Une vidéo de la police aux États-Unis a suscité l’indignation après que deux policiers ont été vus en train de réprimander un garçon de cinq ans dans son école, un policier lui criant au visage et un autre lui passant les menottes.
Les deux agents, qui travaillent pour le département de police du comté de Montgomery (MCPD) en Maryland, font face à des appels pour être renvoyés à cause de l’incident, qui s’est produit après que le garçon se soit enfui de ses professeurs et ait été retrouvé dans une rue après avoir prétendument endommagé un ordinateur.
Après avoir ramené l’enfant à son école, on peut entendre une femme officier lui dire: «J’espère que ta maman m’a laissé te battre» pendant qu’il pleure, avant qu’elle ne hurle à quelques centimètres de son visage.
On l’entend alors dire: « Oh mon Dieu, je l’ai tellement battu », avant d’ajouter: « Tu ne m’embarrasses pas comme ça à l’école. »
Dans les images, les policiers peuvent également être entendus appeler le garçon «une petite bête» et «une petite chose violente».
Plus tard, lors d’une réunion avec la mère du garçon, l’officier lui a mis les menottes, les mains derrière le dos.
L’officier dit à l’enfant: «Quand tu vieillis, quand tu veux prendre tes propres décisions, tu sais ce qui va être ton meilleur ami?», Avant de lui pointer les menottes.

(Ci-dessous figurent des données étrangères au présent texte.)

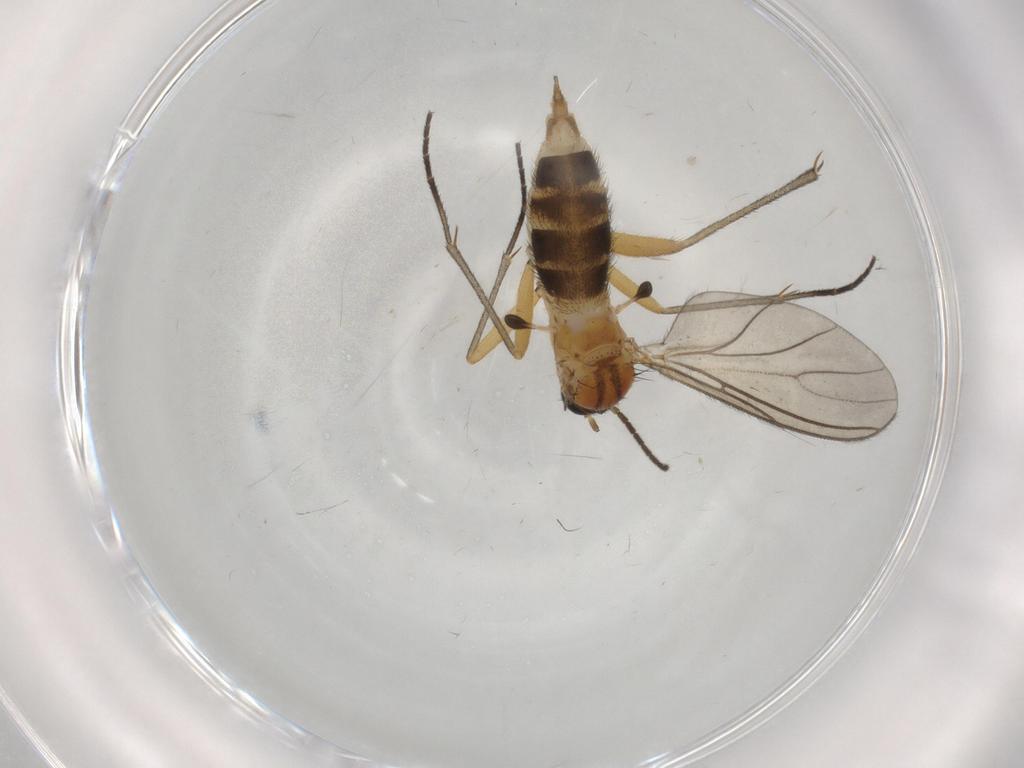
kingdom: Animalia
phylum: Arthropoda
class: Insecta
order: Diptera
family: Sciaridae
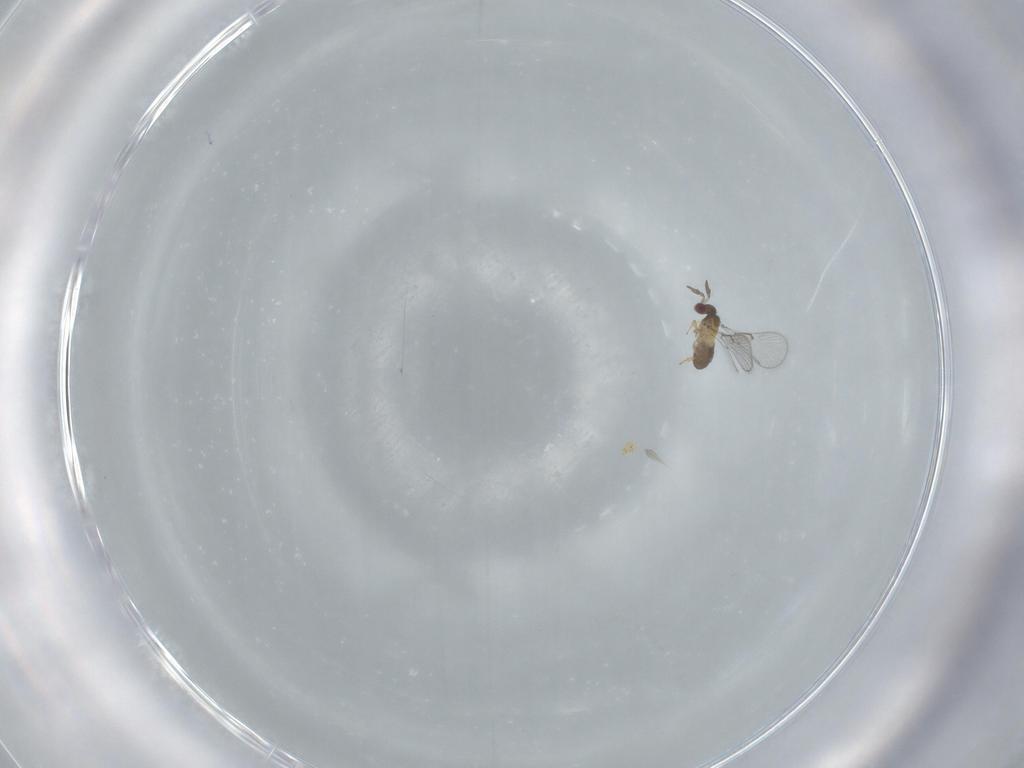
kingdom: Animalia
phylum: Arthropoda
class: Insecta
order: Hymenoptera
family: Trichogrammatidae
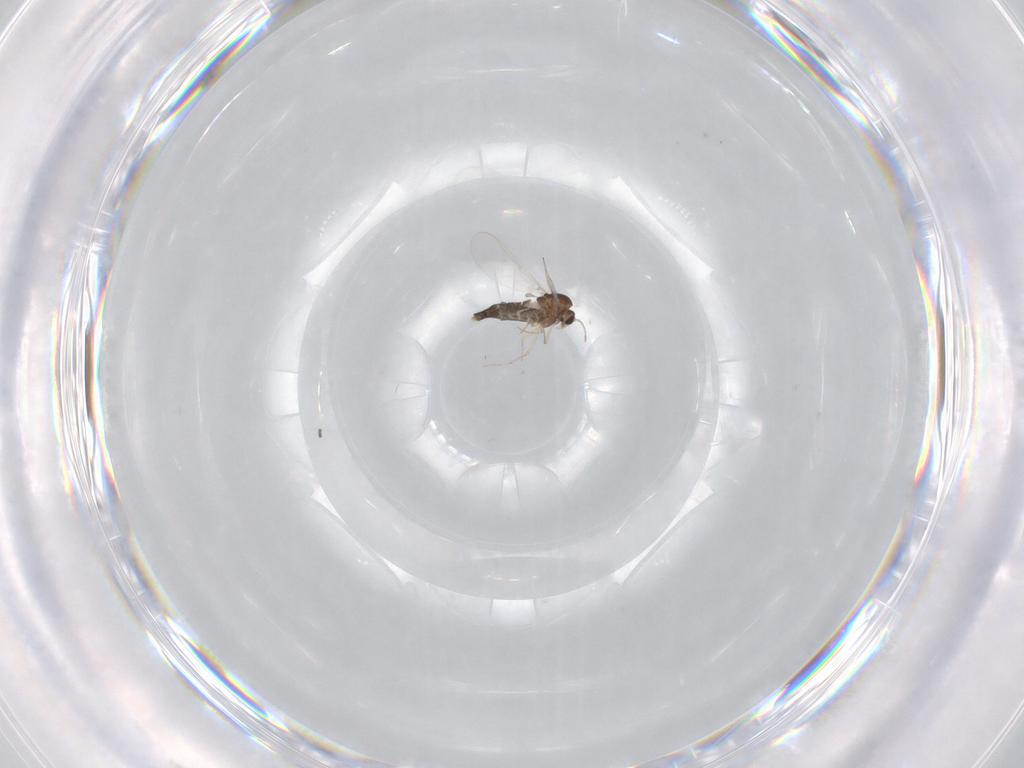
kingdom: Animalia
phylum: Arthropoda
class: Insecta
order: Diptera
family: Chironomidae
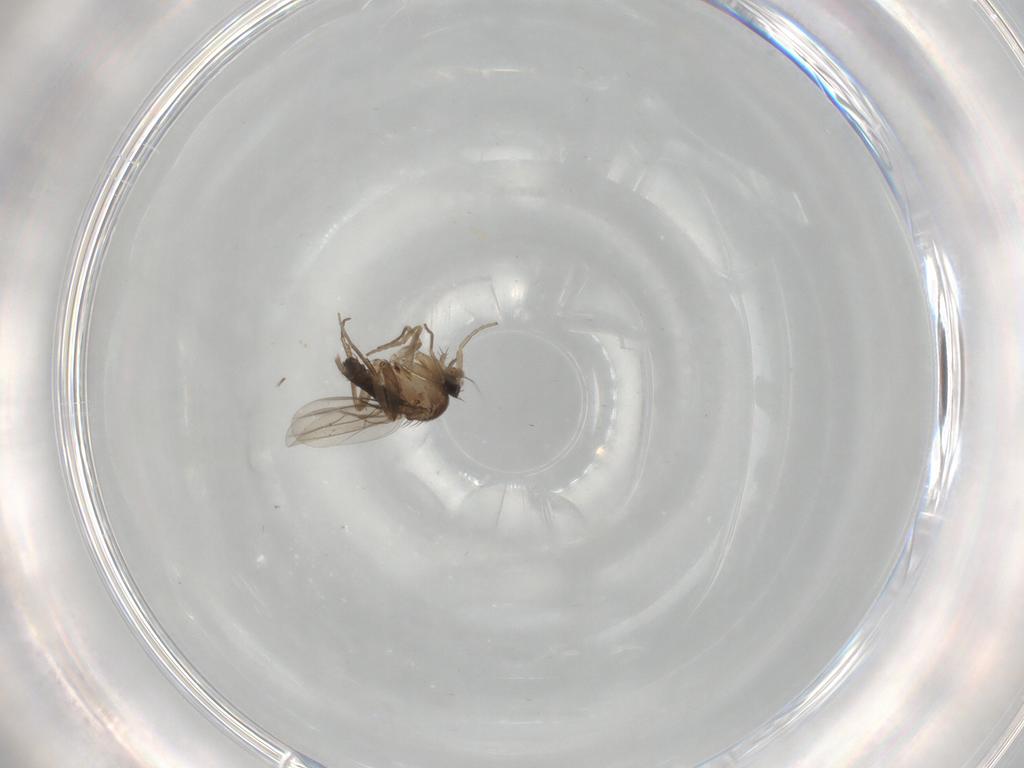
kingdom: Animalia
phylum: Arthropoda
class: Insecta
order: Diptera
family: Phoridae
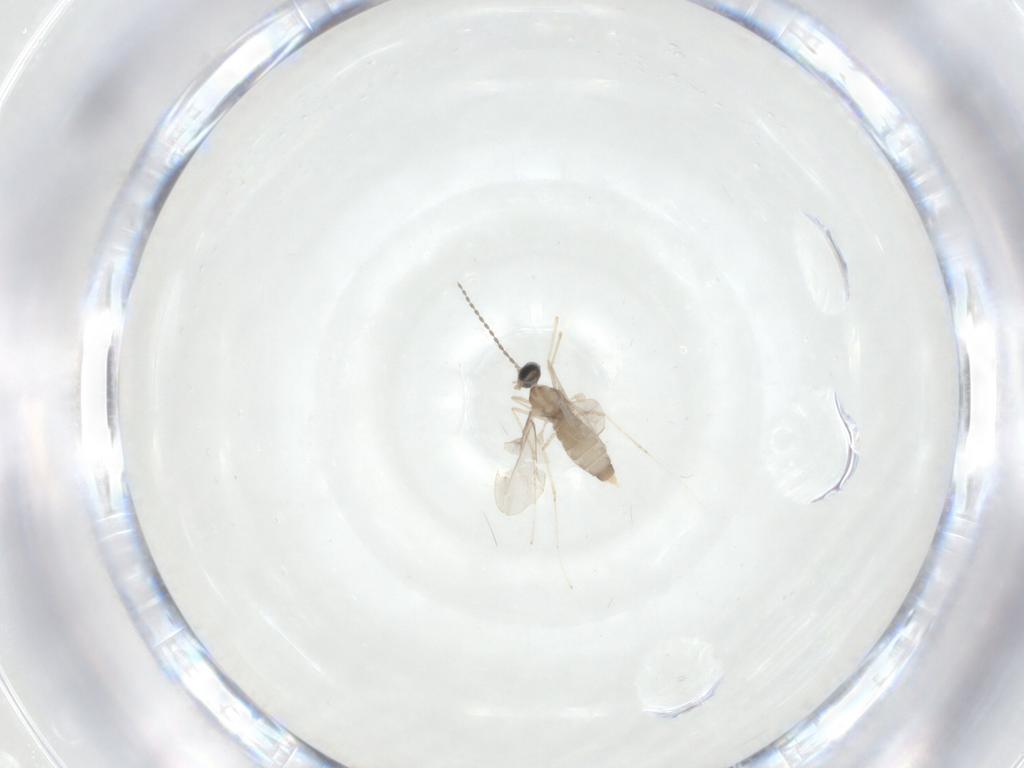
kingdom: Animalia
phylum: Arthropoda
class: Insecta
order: Diptera
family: Cecidomyiidae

« Savez-vous à quoi cela sert? Ce sont des gens qui ne veulent pas écouter et qui ne savent pas comment agir », ajoute l’officier.
Les policiers ont également entendu parler à la mère du garçon de la discipline de son fils à la maison.
La mère dit: « Je ne peux pas le discipliner, parce que le gouvernement ne vous le permettra pas. »
«Oui, vous pouvez», répond la femme officier.
La mère dit: «Je lui ai donné une fessée, mais je ne peux pas le discipliner comment je veux le discipliner à cause de cela.
«Je ne perds pas mon enfant à cause du système et je ne vais pas en prison. Je veux juste vous montrer à tous qu’il n’est pas maltraité physiquement.
« Qui a dit qu’il l’était? » demanda la femme officier.
«Nous pensons que c’est exactement le contraire», dit l’officier.
«Ouais, nous voulons que vous le battiez», ajoute la femme officier.
Des images Bodycam de l’incident de janvier ont été publiées pour la première fois vendredi alors que la mère du garçon poursuivrait le MCPD.
Dans un communiqué, le service de police a déclaré avoir reçu un appel d’un membre du personnel de l’école au sujet d’un « enfant de cinq ans qui avait quitté le terrain de l’école et ne souhaitait pas y retourner ».
Le MCPD a déclaré que deux patrouilleurs – qu’il n’a pas nommés – ont répondu à l’appel et qu’une plainte a ensuite été déposée au sujet de leur conduite.
Il a déclaré qu’une enquête interne avait abouti à l’incident et que les conclusions resteraient « confidentielles ».
Les deux agents restent employés par le service de police, a-t-il ajouté.
Près de 500 personnes ont signé une lettre en ligne appelant à la suspension ou au licenciement des officiers, selon le groupe Silver Spring Justice Coalition.
La lettre demande également au système scolaire de revoir les procédures lorsque la police interagit avec les enfants dans les écoles.
Tiffany Kelly, un parent et activiste communautaire des écoles publiques du comté de Montgomery, a déclaré: « Cette séquence montre clairement que les agents ont terrorisé cet enfant de cinq ans là où tout enfant devrait se sentir en sécurité et protégé – à l’école. »
Will Jawando, un conseiller du comté de Montgomery, a décrit l’incident comme un «échec systémique».
Il a déclaré à NBC News: « Je savais en quelque sorte ce que j’allais voir, mais c’était pire que ça. Et donc, je viens de dire que je suis tellement désolé pour cet enfant et sa mère.
« Je ne l’ai découvert que lorsque les plaignants ont intenté une action en janvier. Personne ne nous a dit – le service de police, le système scolaire – que c’était un autre échec.
« Vous ne méritez pas d’avoir la confiance du public si vous avez ce mauvais jugement. »
Les écoles publiques du comté de Montgomery n’ont pas répondu à la demande de commentaires, selon NBC News à Washington.
La police a déclaré qu’elle ne pouvait pas commenter l’incident en raison d’un litige en cours.